I had to admit, I was impressed by the choice of venue. I didn’t think many foreigners living in Tokyo even knew about Zōshigaya. It was about as off the beaten track as you could reasonably get inside the Yamanote.
“You know your way around Tokyo pretty well,” I said, as he approached.
He stopped in front of me and mopped his ruddy brow with a handkerchief. “Son, I’d have to be a piss-poor case officer not to know the local terrain well enough to exploit it.”
Christ, he was an ornery prick. “I just meant you’re not from around here. I don’t think many foreigners know Zōshigaya.”
He glanced at the bag I was carrying. “And you do?”
I thought of my mother. “I grew up here, remember?” I didn’t see the need to share any details beyond that.
“Yeah, I guess you did.”
I looked at the camera. “So if someone stops you, you’re, what, taking pictures?”
“Are you going to teach me about cover for action now, son? You think the map and the camera are all I’ve got? I’ve been using the camera, it’s not just a prop. So yes, if anyone asks, I’m making a pilgrimage to the graves of some of the famous people buried here. Lafcadio Hearn in particular. I’ve got the photos to back it up. From here and from some of the other cemeteries in Tokyo—Aoyama, Yanaka, you name it. The cemeteries of Tokyo are a hobby of mine, in fact, you get it? You want a cover to work, you have to live it.”
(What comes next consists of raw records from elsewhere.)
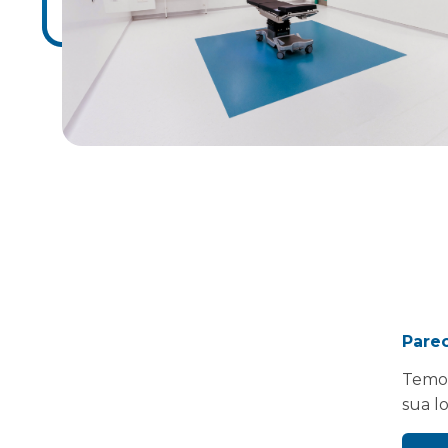
Pare
Temos
sua l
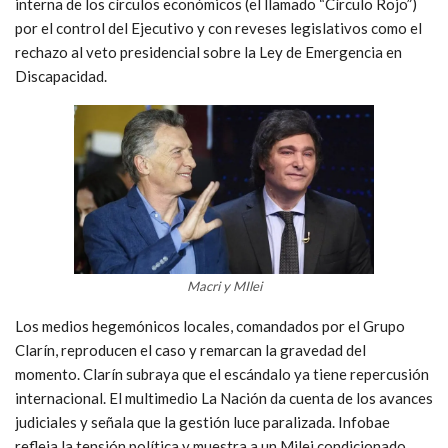
interna de los círculos económicos (el llamado “Círculo Rojo”)
por el control del Ejecutivo y con reveses legislativos como el
rechazo al veto presidencial sobre la Ley de Emergencia en
Discapacidad.
Macri y MIlei
Los medios hegemónicos locales, comandados por el Grupo
Clarín, reproducen el caso y remarcan la gravedad del
momento. Clarín subraya que el escándalo ya tiene repercusión
internacional. El multimedio La Nación da cuenta de los avances
judiciales y señala que la gestión luce paralizada. Infobae
refleja la tensión política y muestra a un Milei condicionado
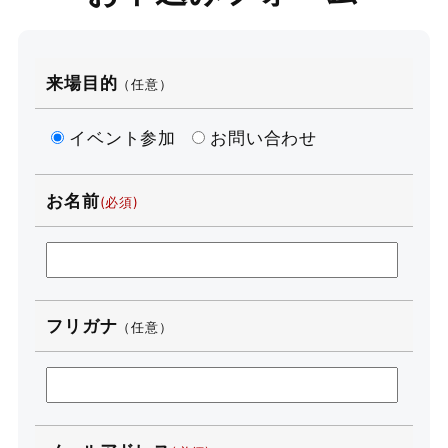
来場目的
（任意）
イベント参加
お問い合わせ
お名前
フリガナ
（任意）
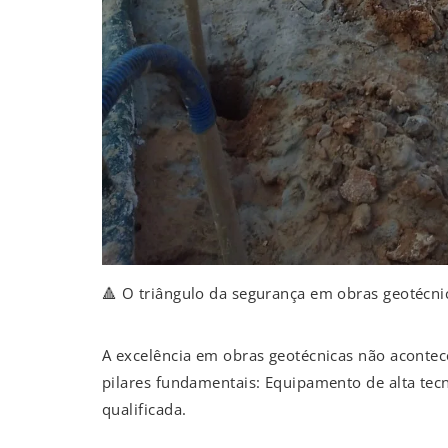
🔺 O triângulo da segurança em obras geotécni
A excelência em obras geotécnicas não acontece 
pilares fundamentais: Equipamento de alta tec
qualificada.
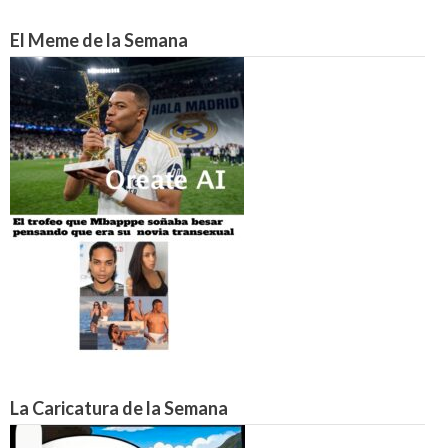
El Meme de la Semana
La Caricatura de la Semana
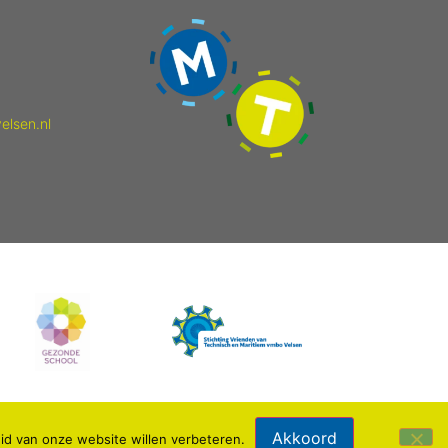
elsen.nl
Akkoord
id van onze website willen verbeteren.
Webdesign: IDV media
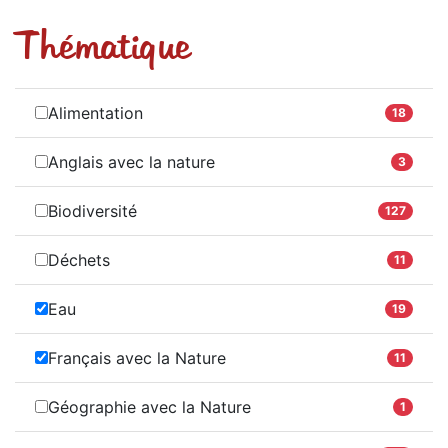
Thématique
Alimentation
18
Anglais avec la nature
3
Biodiversité
127
Déchets
11
Eau
19
Français avec la Nature
11
Géographie avec la Nature
1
I didn’t respond. I couldn’t deny, he was good at what he did.
“You satisfied?” he said. “You want me to run the same kind of test on you? Let me guess, you just came out here for the fresh air, is that it? You better hope that’s enough on the day someone really probes your cover. Christ, I wish you’d shape up. I don’t think you know what tradecraft even is.”
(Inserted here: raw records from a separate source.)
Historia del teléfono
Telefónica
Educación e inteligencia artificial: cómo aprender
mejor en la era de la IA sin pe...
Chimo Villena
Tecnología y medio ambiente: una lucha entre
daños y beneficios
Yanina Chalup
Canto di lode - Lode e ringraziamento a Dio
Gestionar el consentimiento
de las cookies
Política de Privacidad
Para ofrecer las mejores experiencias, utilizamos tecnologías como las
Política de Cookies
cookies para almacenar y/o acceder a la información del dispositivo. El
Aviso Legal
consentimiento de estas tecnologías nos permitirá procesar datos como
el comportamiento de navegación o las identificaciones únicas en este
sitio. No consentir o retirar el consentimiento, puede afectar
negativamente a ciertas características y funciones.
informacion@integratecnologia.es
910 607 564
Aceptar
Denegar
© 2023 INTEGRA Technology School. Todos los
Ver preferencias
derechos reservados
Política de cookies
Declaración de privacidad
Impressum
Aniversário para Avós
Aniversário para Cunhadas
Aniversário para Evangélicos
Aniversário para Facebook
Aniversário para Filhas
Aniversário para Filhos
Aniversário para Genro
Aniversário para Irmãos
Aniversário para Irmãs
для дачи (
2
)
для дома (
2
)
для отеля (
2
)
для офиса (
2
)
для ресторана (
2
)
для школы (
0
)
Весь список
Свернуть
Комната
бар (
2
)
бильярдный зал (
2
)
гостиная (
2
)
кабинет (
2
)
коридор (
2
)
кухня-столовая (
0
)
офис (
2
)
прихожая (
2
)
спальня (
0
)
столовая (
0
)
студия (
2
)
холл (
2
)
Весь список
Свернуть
I felt my anger kicking in. “Yeah? Why don’t you teach me?”
“What do you call what I just did?”
I stood there, stung and smoldering. He was right. What I would have called it was an insult, but it was also, undeniably, a lesson. It was up to me which part to focus on.
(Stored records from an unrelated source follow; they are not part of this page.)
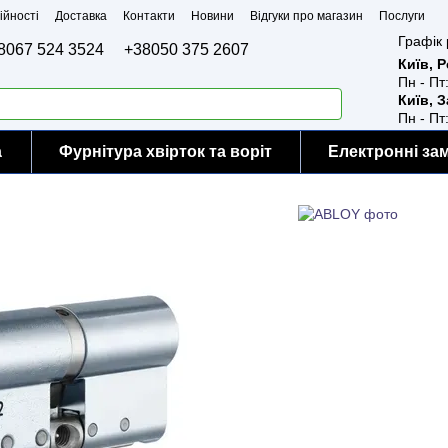
ійності
Доставка
Контакти
Новини
Відгуки про магазин
Послуги
Графік 
8067 524 3524
+38050 375 2607
Київ, 
Пн - Пт
Київ, 
Пн - Пт
а
Фурнітура хвірток та воріт
Електронні за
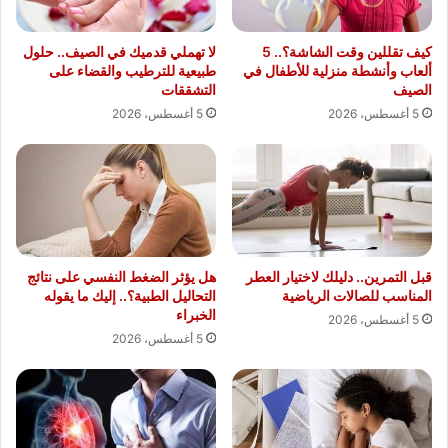
كيف تقللين وقت الشاشة؟.. 5
لا تهملي قدميك في الصيف.. حلول
ألعاب وأنشطة منزلية للأطفال في
طبيعية للترطيب والقضاء على
الصيف
التشققات
5 أغسطس، 2026
5 أغسطس، 2026
قبل التمرين.. دليلك لاختيار العطر
هل يؤثر الضغط النفسي على نتائج
المناسب للصالات الرياضية
التحاليل الطبية؟.. إليك ما يقوله
الخبراء
5 أغسطس، 2026
5 أغسطس، 2026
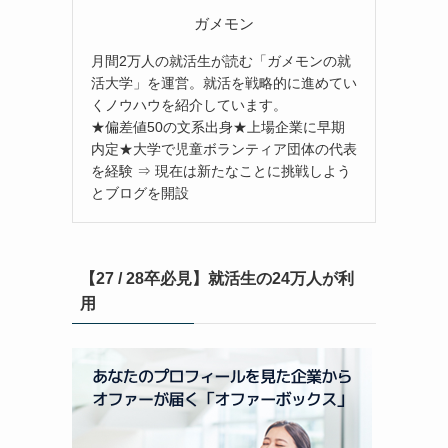
ガメモン
月間2万人の就活生が読む「ガメモンの就
活大学」を運営。就活を戦略的に進めてい
くノウハウを紹介しています。
★偏差値50の文系出身★上場企業に早期
内定★大学で児童ボランティア団体の代表
を経験 ⇒ 現在は新たなことに挑戦しよう
とブログを開設
【27 / 28卒必見】就活生の24万人が利
用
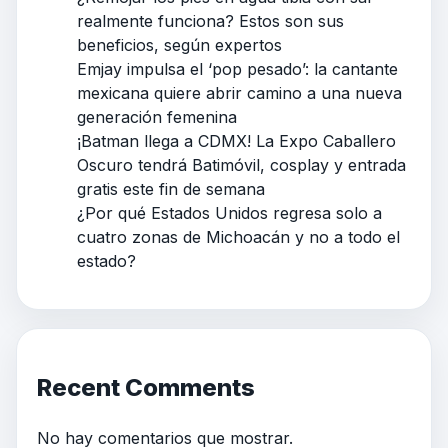
realmente funciona? Estos son sus
beneficios, según expertos
Emjay impulsa el ‘pop pesado’: la cantante
mexicana quiere abrir camino a una nueva
generación femenina
¡Batman llega a CDMX! La Expo Caballero
Oscuro tendrá Batimóvil, cosplay y entrada
gratis este fin de semana
¿Por qué Estados Unidos regresa solo a
cuatro zonas de Michoacán y no a todo el
estado?
Recent Comments
No hay comentarios que mostrar.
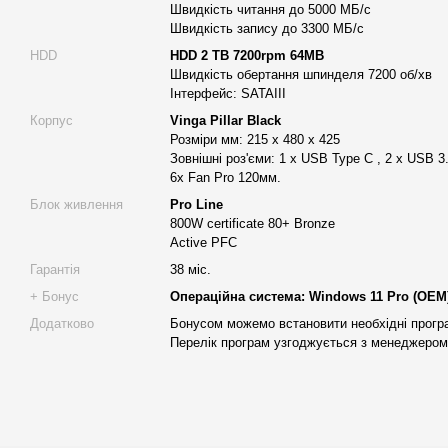
Швидкість читання до 5000 МБ/с
Швидкість запису до 3300 МБ/с
Чому варто вибрати робочу станцію Alfa Server?
HDD
HDD 2 TB 7200rpm 64MB
Alfa Server
на ринку 11 років
і має понад 10 000 задоволе
Швидкість обертання шпинделя 7200 об/хв
Ви отримаєте
професійну консультацію
, допоможемо п
Інтерфейс: SATAIII
станція, якщо ви не знаєте, що вам потрібно;
Корпус
Vinga Pillar Black
Розміри мм: 215 x 480 x 425
Власне виробництво
, гнужкі конфігурації (комлектуючі б
Зовнішні роз'єми: 1 x USB Type C , 2 x USB 3.
можна змінити з перерахунком вартості);
6х Fan Pro 120мм.
Використовуємо тільки
ТОПОВІ , високоякісні комплект
Блок живлення
Pro Line
співвідношення ціна-якість.
Повна гарантія 38 місяців
;
800W certificate 80+ Bronze
Active PFC
Максимальна продуктивність
робочої станції. Налашт
станцій Alfa Server, розгін процесора, рідинне охолодже
Гарантія
38 міс.
бенчмаркінг оптимізують ваші програмні додатки;
+ Бонус
Операційна система: Windows 11 Pro (OEM)
Кожна робоча станція Alfa Server проходить
48-годинне 
Додатково
Бонусом можемо встановити необхідні прогр
Перелік програм узгоджується з менеджером
роботи та стрес-тести всіх компонентів;
Доставка безкоштовна по всій Україні
(до відділення
доставка кур'єром Нової Пошти, за бажанням, (за тариф
адресна доставка по місту Київ та можливий самовивіз з 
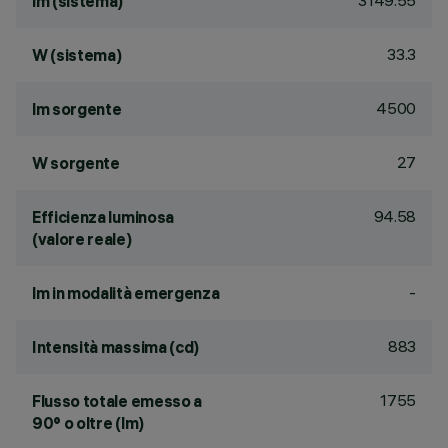
3149.55
lm (sistema)
33.3
W (sistema)
4500
lm sorgente
27
W sorgente
94.58
Efficienza luminosa
(valore reale)
-
lm in modalità emergenza
883
Intensità massima (cd)
1755
Flusso totale emesso a
90° o oltre (lm)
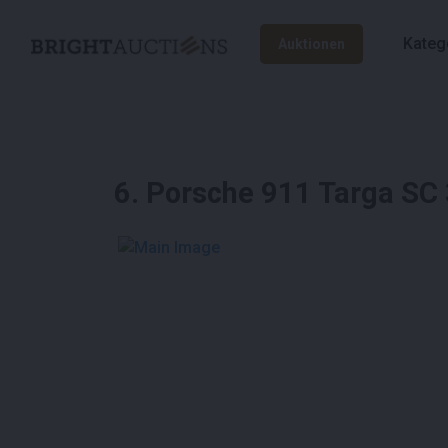
Kateg
Auktionen
6
.
Porsche 911 Targa SC
See More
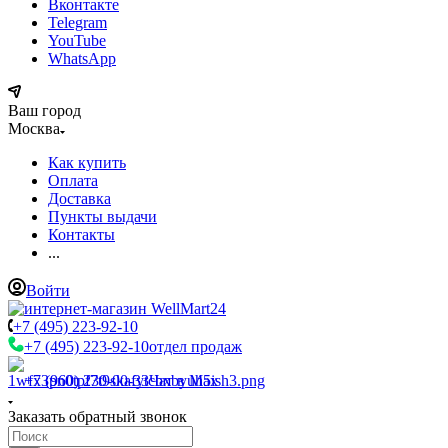
Вконтакте
Telegram
YouTube
WhatsApp
Ваш город
Москва
Как купить
Оплата
Доставка
Пункты выдачи
Контакты
...
Войти
+7 (495) 223-92-10
+7 (495) 223-92-10
отдел продаж
+7 (960) 230-00-33
Чат в Max
Заказать обратный звонок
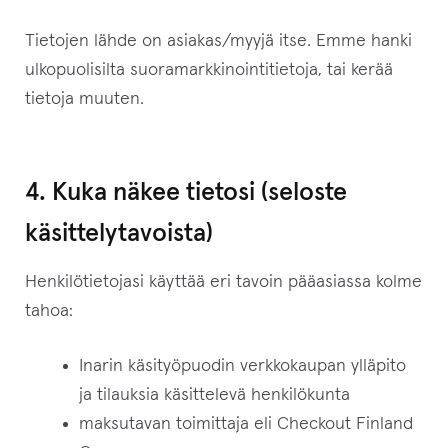
Tietojen lähde on asiakas/myyjä itse. Emme hanki
ulkopuolisilta suoramarkkinointitietoja, tai kerää
tietoja muuten.
4. Kuka näkee tietosi (seloste
käsittelytavoista)
Henkilötietojasi käyttää eri tavoin pääasiassa kolme
tahoa:
Inarin käsityöpuodin verkkokaupan ylläpito
ja tilauksia käsittelevä henkilökunta
maksutavan toimittaja eli Checkout Finland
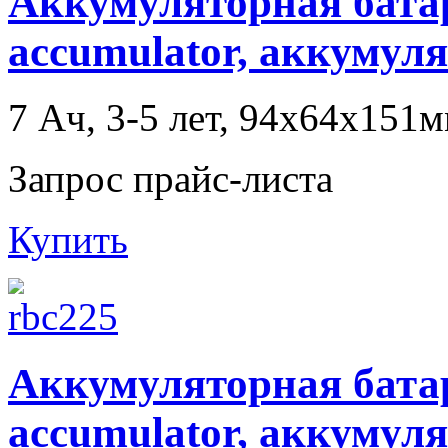
Аккумуляторная батаре
accumulator, аккумул
7 Ач, 3-5 лет, 94x64x151м
Запрос прайс-листа
Купить
Аккумуляторная батаре
accumulator, аккумул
I shrugged it off. “Where’s the information?”
“Not here. I’m not giving it to you directly.”
“Why not?”
“Because I’m not going to get caught handing over classified U.S. government information that could be used to prove I conspired to commit a murder. Call it my ‘don’t spend your retirement in jail’ plan.”
“I guess that’s a good reason.”
“It is. I’m glad one of us knows what tradecraft is.”
I shrugged that one off, too. “Where do I retrieve it?”
“You know Shibuya Lion?”
“I know Shibuya, but I don’t know a lion.”
“It’s a coffee shop to the right of Dogenzaka as you walk up from the JR station. Been there for about twenty years. Longer, if you include the previous incarnation, which was destroyed during the war but rebuilt to the same design. You can find it in the yellow pages. Go to the second floor, and sit in the fourth booth from the front alongside the windows.”
“What if that booth is taken?”
“Then you’ll sit somewhere else and wait until it’s open. But it probably won’t be taken.”
“Okay.”
“You’ll find an envelope taped to the bottom of the seat. Do I need to tell you to read it, memorize it, and then f*cking burn it?”
“I guess you just did.”
“I’ll say this for you, son. You may not be fast, but you’re not ineducable, either.”
“I’m glad to know there’s hope.”
He laughed. “I wouldn’t go that far. Let’s see how things turn out with Ozawa.”